┌─ SUPPLIED RECORDS

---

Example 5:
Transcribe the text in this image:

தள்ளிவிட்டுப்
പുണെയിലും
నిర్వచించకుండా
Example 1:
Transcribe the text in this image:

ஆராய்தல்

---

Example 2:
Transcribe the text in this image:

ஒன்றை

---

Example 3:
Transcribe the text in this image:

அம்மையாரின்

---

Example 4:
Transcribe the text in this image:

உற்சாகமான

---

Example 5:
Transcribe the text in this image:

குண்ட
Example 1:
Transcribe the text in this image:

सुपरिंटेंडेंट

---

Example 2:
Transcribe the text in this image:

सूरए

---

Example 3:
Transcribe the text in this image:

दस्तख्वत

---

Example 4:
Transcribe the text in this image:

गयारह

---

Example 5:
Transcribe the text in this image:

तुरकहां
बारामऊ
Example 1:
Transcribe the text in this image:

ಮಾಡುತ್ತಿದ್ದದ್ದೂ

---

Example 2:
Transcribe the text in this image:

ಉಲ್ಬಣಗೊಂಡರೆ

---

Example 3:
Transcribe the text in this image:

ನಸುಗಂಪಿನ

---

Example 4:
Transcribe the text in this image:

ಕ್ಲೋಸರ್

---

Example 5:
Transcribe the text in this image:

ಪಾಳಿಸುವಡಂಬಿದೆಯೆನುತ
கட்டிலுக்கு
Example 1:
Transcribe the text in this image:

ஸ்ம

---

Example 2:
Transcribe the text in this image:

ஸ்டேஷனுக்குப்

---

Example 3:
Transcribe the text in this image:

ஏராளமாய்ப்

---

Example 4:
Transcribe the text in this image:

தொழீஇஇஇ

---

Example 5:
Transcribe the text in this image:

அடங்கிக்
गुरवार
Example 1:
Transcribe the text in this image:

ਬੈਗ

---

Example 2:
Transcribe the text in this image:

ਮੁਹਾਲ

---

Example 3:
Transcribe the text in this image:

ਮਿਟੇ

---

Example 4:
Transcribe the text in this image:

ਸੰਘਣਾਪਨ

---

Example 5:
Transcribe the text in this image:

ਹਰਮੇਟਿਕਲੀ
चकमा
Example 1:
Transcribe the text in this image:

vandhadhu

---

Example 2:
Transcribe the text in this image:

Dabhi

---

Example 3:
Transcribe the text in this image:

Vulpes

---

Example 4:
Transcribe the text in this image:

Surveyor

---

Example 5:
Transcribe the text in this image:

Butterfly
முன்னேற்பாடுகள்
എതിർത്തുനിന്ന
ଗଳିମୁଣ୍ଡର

└─

Output the entire data exactly, line for line.

EXERCISE ANSWER
---

Example 5:
Transcribe the text in this image:

தள்ளிவிட்டுப்
പുണെയിലും
నిర్వచించకుండా
Example 1:
Transcribe the text in this image:

ஆராய்தல்

---

Example 2:
Transcribe the text in this image:

ஒன்றை

---

Example 3:
Transcribe the text in this image:

அம்மையாரின்

---

Example 4:
Transcribe the text in this image:

உற்சாகமான

---

Example 5:
Transcribe the text in this image:

குண்ட
Example 1:
Transcribe the text in this image:

सुपरिंटेंडेंट

---

Example 2:
Transcribe the text in this image:

सूरए

---

Example 3:
Transcribe the text in this image:

दस्तख्वत

---

Example 4:
Transcribe the text in this image:

गयारह

---

Example 5:
Transcribe the text in this image:

तुरकहां
बारामऊ
Example 1:
Transcribe the text in this image:

ಮಾಡುತ್ತಿದ್ದದ್ದೂ

---

Example 2:
Transcribe the text in this image:

ಉಲ್ಬಣಗೊಂಡರೆ

---

Example 3:
Transcribe the text in this image:

ನಸುಗಂಪಿನ

---

Example 4:
Transcribe the text in this image:

ಕ್ಲೋಸರ್

---

Example 5:
Transcribe the text in this image:

ಪಾಳಿಸುವಡಂಬಿದೆಯೆನುತ
கட்டிலுக்கு
Example 1:
Transcribe the text in this image:

ஸ்ம

---

Example 2:
Transcribe the text in this image:

ஸ்டேஷனுக்குப்

---

Example 3:
Transcribe the text in this image:

ஏராளமாய்ப்

---

Example 4:
Transcribe the text in this image:

தொழீஇஇஇ

---

Example 5:
Transcribe the text in this image:

அடங்கிக்
गुरवार
Example 1:
Transcribe the text in this image:

ਬੈਗ

---

Example 2:
Transcribe the text in this image:

ਮੁਹਾਲ

---

Example 3:
Transcribe the text in this image:

ਮਿਟੇ

---

Example 4:
Transcribe the text in this image:

ਸੰਘਣਾਪਨ

---

Example 5:
Transcribe the text in this image:

ਹਰਮੇਟਿਕਲੀ
चकमा
Example 1:
Transcribe the text in this image:

vandhadhu

---

Example 2:
Transcribe the text in this image:

Dabhi

---

Example 3:
Transcribe the text in this image:

Vulpes

---

Example 4:
Transcribe the text in this image:

Surveyor

---

Example 5:
Transcribe the text in this image:

Butterfly
முன்னேற்பாடுகள்
എതിർത്തുനിന്ന
ଗଳିମୁଣ୍ଡର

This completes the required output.